Ricardo Jaimes Freyre ( born May 12, 1868 in Tacna, Peru, † April 24, 1933 in Buenos Aires, Argentina) was a Bolivian writer and diplomat.

Freyre was born the son of the Bolivian consul and writer Julio Lucas Jaimes. Freyre belongs with Ruben Dario of the founders of modernism significant for the Revista de America. He was Bolivian ambassador, among others in Chile and in the U.S., taught philosophy and literature in Tucumán.

One of the most important works of early modernism created Freyre in 1899 with his first book of poems Castalia bárbara (1899), thematically leaning against the Germanic and Norse mythology, this design world a distinct meaning conferring, writing in suggestive selected expression with a high musicality of his language, entirely in keeping with the new aesthetic program. The result is a diverse world of dreams and mysteries.

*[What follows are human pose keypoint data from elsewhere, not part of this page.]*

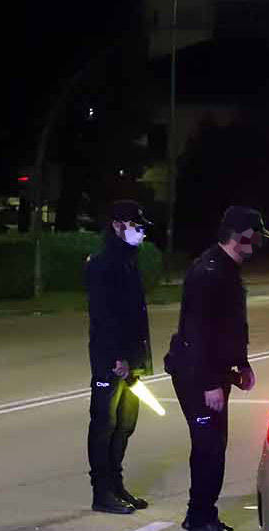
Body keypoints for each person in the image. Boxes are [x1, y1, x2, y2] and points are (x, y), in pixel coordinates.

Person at [164, 206, 269, 531]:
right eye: (254, 237)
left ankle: (201, 515)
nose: (256, 245)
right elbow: (198, 333)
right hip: (197, 375)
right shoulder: (209, 272)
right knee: (209, 448)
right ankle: (200, 522)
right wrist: (210, 382)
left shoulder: (225, 269)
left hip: (210, 372)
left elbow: (228, 327)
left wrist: (241, 364)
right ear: (240, 236)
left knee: (214, 446)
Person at [85, 200, 154, 514]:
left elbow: (134, 315)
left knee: (125, 423)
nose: (140, 232)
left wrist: (138, 359)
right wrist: (117, 358)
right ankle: (102, 492)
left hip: (131, 360)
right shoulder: (103, 263)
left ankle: (116, 484)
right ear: (117, 225)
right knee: (104, 423)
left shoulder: (129, 260)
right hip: (111, 361)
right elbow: (104, 316)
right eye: (135, 226)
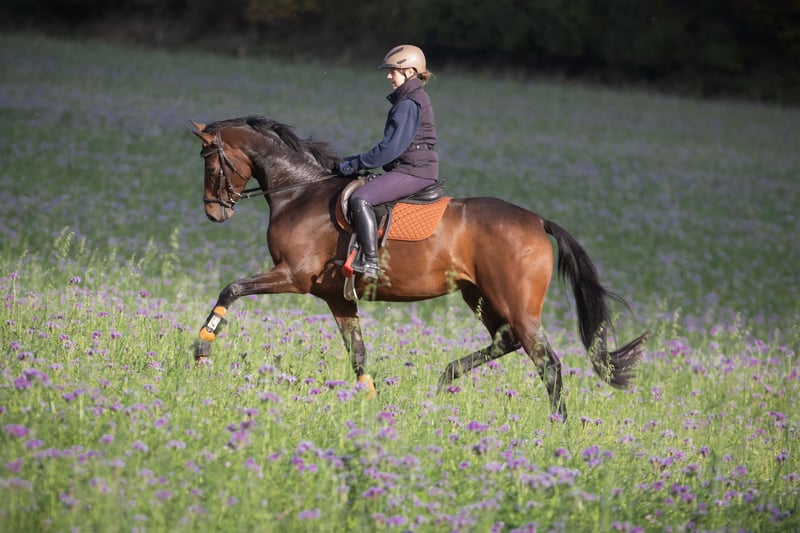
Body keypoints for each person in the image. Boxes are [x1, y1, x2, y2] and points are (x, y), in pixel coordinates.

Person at [337, 44, 438, 280]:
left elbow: (389, 150)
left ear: (410, 72)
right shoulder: (412, 98)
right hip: (412, 168)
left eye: (393, 71)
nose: (388, 76)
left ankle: (371, 262)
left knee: (360, 198)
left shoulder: (408, 104)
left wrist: (356, 163)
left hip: (413, 171)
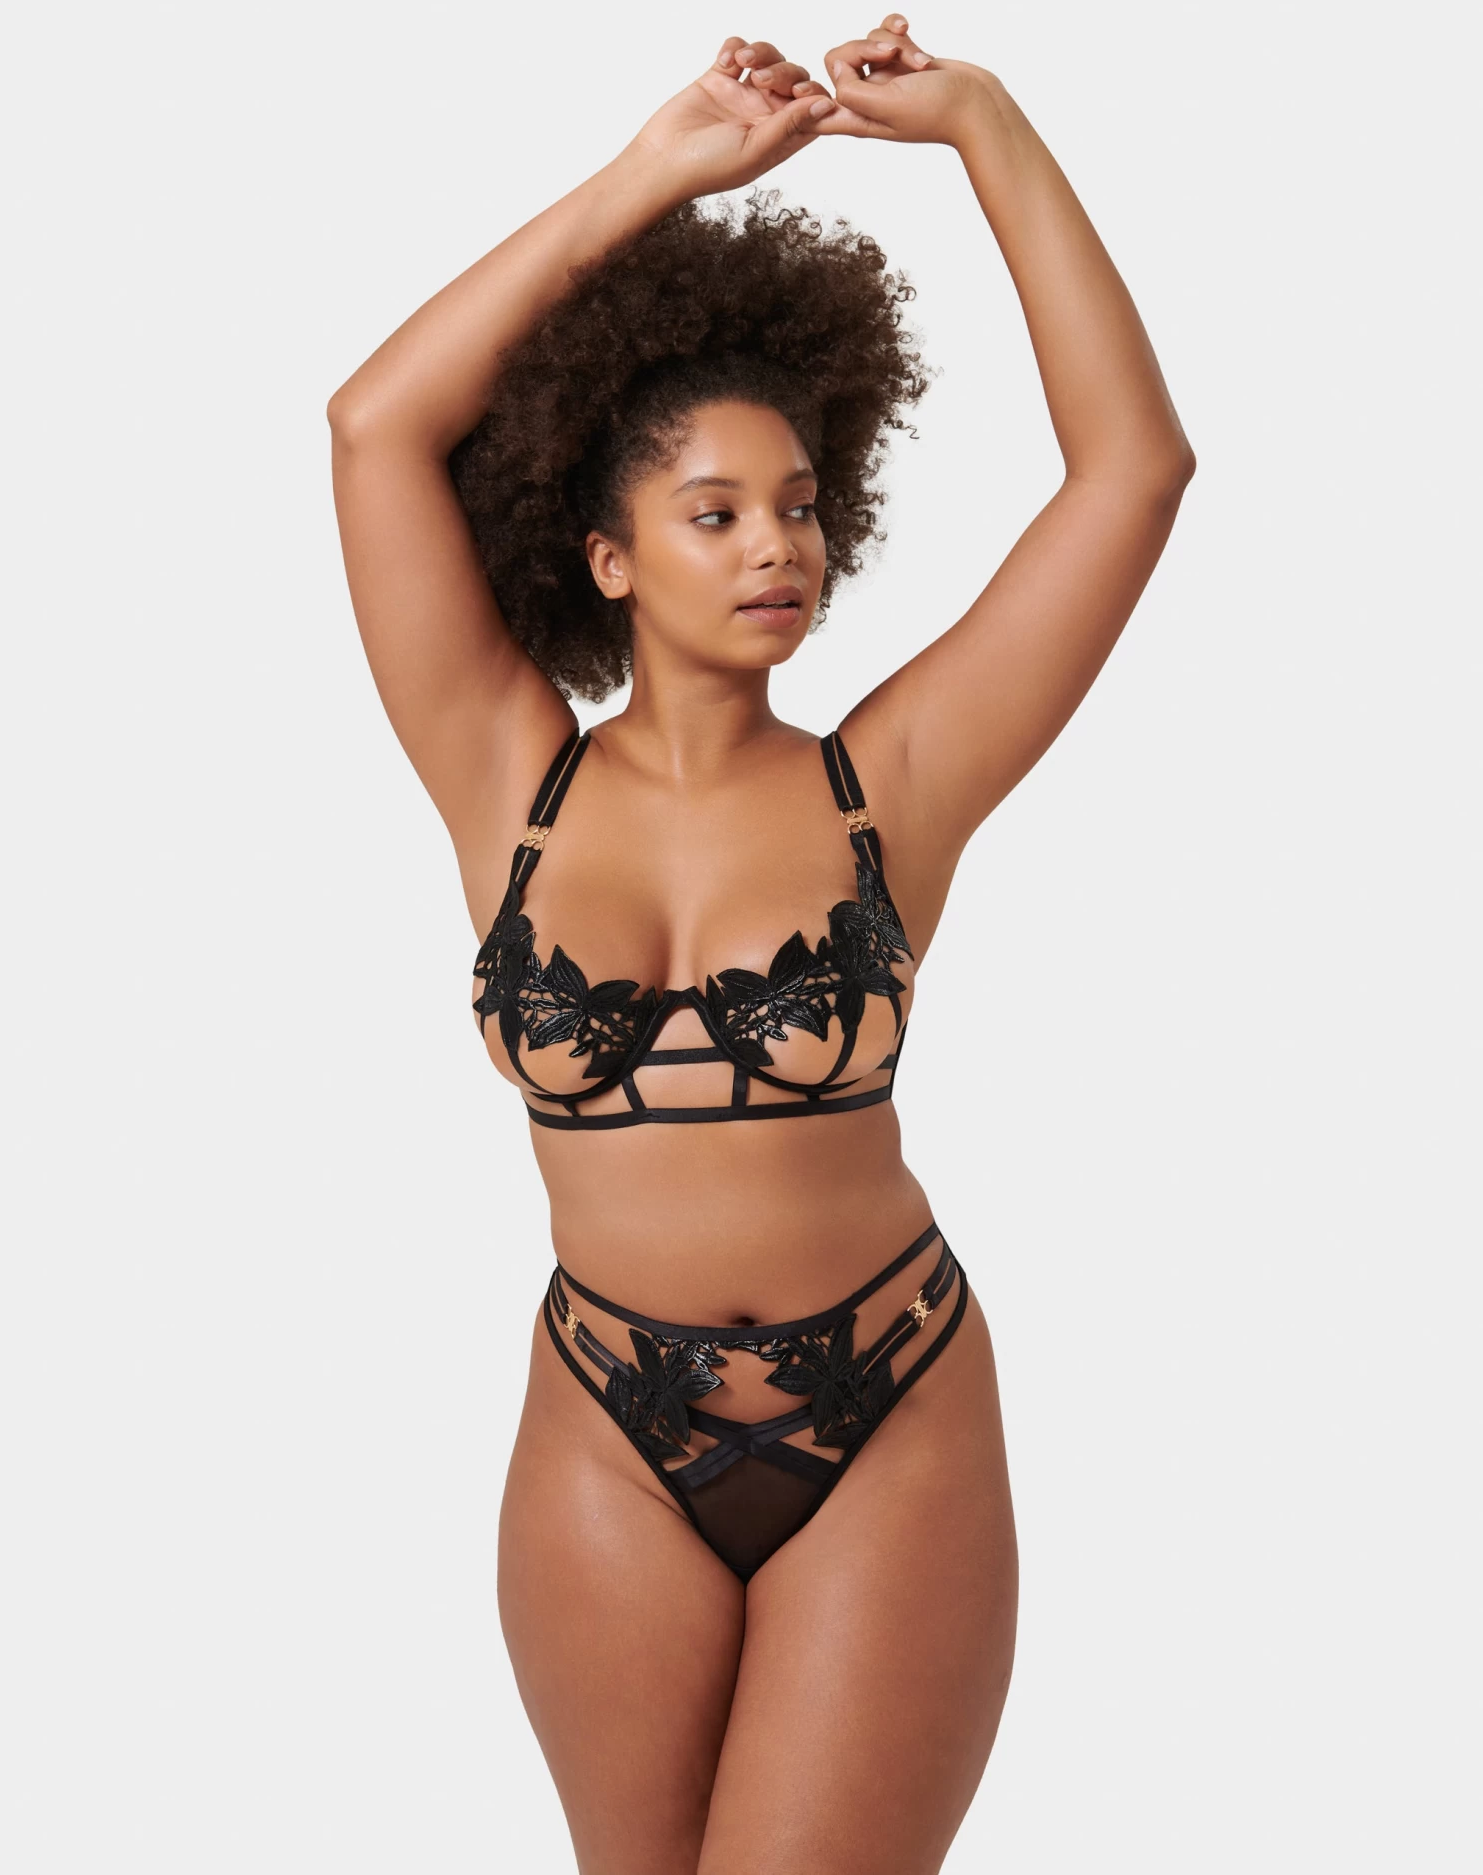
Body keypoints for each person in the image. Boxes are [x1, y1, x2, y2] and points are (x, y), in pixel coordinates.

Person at [328, 16, 1193, 1872]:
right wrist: (654, 176)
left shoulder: (893, 781)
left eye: (799, 505)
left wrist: (985, 126)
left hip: (888, 1413)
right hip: (603, 1425)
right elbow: (373, 424)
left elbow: (1133, 470)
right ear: (608, 555)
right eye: (713, 513)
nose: (774, 547)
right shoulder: (504, 774)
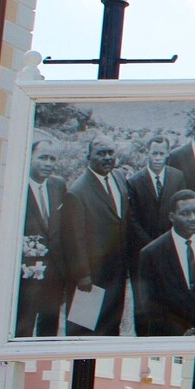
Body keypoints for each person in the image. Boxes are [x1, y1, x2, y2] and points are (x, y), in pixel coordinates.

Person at [60, 137, 136, 336]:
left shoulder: (119, 178)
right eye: (101, 153)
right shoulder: (77, 192)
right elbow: (75, 240)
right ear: (89, 157)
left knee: (110, 328)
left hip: (116, 272)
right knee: (84, 330)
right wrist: (83, 276)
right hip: (91, 277)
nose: (107, 158)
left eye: (111, 153)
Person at [133, 190, 195, 337]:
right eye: (185, 213)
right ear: (171, 217)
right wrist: (181, 332)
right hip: (170, 337)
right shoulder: (151, 254)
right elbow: (149, 305)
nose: (193, 218)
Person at [17, 139, 70, 337]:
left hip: (54, 274)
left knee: (49, 327)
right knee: (23, 325)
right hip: (27, 272)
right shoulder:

With the collection of poems Los sueños son vida (1917 ) continued this Freyre continues with themes from Greek mythology and revolutionary Russia.

The science-based study on prosody and metrics, Leyes de versificacion castellana (1912 ), and the historical representation Historia del descubrimiento de Tucumán (1916 ) are among his most important works. He also published some stories in the Revista de Ciencias Sociales y Letras, which he had co-founded.